Against a backdrop of weak consumer confidence and a well-flagged low point in the console gaming cycle, GMD has delivered a solid H1 trading performance. GTV reduced by 1.4%, with growth in content and accessories offset by an ongoing managed decline in preowned games and a reduction in hardware and events revenue. However, both like-for-like GTV and the group gross margin remained broadly flat and this, combined with further material operating cost savings, helped to deliver EBITDA growth of 21.7% to £25.8m.
Higher profits and tight working capital management also helped to drive an £11.9m year-on-year increase in net cash to £94.1m. The H1 net cash balance compares with £56.8m at the end of FY18, reflecting the significant and typical weighting of revenue and positive EBITDA to H1 (which includes the peak Christmas trading period). The group has access to combined UK and Spanish facilities of £110m.
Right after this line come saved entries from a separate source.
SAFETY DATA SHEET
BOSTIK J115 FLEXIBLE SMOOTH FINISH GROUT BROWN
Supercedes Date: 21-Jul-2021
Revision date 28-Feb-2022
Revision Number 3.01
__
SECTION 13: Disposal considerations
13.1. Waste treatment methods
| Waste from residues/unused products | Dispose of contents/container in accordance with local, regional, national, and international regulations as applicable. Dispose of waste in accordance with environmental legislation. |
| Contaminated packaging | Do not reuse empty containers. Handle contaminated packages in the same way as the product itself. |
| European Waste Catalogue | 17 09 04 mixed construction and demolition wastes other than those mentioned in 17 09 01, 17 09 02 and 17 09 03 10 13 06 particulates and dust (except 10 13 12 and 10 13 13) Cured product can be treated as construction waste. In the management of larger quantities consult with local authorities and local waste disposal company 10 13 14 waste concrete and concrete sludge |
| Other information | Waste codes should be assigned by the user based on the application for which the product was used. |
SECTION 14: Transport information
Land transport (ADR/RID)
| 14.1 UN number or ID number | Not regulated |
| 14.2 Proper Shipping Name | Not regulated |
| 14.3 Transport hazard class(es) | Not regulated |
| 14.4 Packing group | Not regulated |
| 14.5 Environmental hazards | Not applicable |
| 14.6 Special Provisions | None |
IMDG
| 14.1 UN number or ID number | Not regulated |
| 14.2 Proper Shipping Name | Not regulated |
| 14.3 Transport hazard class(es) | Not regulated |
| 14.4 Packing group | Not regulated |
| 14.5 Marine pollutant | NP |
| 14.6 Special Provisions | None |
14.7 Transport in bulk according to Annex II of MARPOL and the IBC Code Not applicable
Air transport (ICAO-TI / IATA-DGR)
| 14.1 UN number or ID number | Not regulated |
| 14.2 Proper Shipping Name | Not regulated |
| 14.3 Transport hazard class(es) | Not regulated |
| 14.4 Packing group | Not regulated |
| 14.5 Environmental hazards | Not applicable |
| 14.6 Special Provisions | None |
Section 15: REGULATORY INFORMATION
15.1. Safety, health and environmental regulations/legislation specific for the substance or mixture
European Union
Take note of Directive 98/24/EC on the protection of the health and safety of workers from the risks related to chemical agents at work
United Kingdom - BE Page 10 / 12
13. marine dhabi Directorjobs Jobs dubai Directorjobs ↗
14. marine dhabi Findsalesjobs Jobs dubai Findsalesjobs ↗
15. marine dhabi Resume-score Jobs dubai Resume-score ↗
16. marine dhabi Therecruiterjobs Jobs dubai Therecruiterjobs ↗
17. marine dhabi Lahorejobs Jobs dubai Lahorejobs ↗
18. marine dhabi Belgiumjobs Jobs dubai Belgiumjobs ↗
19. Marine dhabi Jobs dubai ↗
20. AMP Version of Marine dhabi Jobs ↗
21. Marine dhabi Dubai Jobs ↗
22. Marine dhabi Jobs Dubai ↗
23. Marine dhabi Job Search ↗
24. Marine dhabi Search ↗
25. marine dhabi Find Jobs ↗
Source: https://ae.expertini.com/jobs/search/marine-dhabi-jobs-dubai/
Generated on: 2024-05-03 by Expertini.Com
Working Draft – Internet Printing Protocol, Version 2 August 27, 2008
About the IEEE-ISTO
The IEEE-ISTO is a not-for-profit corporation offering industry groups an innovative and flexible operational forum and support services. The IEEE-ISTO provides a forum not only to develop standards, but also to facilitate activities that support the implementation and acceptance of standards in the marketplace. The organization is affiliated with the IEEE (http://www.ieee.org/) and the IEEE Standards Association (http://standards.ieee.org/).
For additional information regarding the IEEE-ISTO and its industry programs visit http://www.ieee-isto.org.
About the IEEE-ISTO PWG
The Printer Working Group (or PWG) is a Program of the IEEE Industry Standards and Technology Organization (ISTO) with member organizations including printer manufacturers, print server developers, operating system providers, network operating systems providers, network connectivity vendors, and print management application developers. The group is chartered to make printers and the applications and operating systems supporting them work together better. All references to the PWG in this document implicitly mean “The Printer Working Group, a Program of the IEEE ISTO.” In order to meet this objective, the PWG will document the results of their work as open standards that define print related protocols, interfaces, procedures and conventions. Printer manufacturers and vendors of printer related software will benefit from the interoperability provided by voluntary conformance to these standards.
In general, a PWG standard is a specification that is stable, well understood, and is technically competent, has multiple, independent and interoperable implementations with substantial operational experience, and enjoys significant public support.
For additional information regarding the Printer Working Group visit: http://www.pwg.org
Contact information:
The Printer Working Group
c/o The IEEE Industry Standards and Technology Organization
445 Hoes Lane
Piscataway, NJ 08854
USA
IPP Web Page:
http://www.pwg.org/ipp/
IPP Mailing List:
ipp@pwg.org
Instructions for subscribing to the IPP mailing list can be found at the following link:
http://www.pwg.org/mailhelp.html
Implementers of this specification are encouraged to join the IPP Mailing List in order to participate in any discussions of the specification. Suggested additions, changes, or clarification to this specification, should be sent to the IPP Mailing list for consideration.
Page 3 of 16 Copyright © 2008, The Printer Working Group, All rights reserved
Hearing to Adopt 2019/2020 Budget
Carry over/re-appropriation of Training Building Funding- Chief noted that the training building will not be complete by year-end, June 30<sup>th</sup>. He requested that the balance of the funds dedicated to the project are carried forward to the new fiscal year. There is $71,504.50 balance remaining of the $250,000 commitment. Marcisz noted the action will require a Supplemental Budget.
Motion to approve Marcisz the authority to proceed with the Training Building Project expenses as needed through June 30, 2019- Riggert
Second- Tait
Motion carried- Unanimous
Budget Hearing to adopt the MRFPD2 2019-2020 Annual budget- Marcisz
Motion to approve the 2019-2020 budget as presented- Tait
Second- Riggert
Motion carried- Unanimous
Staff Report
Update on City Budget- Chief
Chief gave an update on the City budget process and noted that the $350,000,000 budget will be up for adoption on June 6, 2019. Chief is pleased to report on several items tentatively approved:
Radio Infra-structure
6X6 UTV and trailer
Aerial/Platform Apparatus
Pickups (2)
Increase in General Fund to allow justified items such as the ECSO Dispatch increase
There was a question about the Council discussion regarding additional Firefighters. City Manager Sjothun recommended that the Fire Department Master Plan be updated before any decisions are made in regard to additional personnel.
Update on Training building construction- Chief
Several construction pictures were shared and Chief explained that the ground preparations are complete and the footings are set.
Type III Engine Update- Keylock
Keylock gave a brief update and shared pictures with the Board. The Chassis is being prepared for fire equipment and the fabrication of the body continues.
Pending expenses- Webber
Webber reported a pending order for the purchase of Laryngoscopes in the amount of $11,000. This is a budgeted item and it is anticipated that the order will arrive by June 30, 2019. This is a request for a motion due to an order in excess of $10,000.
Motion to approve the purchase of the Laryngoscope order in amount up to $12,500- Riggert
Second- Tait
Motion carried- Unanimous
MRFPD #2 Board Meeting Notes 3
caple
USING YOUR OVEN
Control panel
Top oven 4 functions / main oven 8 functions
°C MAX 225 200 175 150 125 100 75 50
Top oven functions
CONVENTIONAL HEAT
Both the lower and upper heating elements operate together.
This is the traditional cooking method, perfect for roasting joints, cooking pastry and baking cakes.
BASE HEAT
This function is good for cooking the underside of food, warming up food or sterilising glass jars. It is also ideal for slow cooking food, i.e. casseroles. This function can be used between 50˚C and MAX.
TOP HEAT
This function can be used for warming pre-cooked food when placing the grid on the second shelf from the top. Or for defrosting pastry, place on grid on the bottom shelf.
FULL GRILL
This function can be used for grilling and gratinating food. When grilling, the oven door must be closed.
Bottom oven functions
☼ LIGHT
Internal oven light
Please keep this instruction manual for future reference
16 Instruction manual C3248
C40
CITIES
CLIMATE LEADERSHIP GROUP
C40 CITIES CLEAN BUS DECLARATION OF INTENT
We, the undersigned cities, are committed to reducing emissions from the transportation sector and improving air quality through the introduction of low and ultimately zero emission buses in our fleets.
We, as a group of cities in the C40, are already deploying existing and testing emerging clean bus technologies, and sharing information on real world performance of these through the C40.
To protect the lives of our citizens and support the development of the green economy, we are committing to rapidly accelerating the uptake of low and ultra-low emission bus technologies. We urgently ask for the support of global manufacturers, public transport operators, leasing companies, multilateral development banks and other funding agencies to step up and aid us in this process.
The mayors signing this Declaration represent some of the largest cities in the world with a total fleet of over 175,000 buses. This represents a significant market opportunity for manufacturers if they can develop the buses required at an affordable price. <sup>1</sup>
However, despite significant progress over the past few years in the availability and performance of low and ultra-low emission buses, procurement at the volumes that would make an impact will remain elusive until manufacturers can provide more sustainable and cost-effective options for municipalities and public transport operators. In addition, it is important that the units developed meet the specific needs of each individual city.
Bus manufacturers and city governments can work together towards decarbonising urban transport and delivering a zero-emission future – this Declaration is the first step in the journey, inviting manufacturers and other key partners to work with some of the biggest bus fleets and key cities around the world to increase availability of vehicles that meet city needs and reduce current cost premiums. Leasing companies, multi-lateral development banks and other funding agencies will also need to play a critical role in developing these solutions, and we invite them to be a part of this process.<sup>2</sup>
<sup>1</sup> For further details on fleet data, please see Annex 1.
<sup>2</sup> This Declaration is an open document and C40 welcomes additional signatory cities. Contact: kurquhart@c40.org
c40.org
Notably, the roll out of BELONG, designed to position GMD as market leader in local and national e-sports, has been slower than anticipated. Compared with expectations for 20 new arenas in FY19, only two were opened in the first half. The retail property market, opportunities to gain significantly improved property deals and the need to work in collaboration with Sports Direct will shift the pipeline of openings into subsequent years.
Whilst the roll-out of BELONG remains a key strategic objective for management, a near-term delay is likely, combined with management’s cautious outlook for the balance of the year due to ongoing economic uncertainties and market headwinds, to put some near-term pressure on earnings.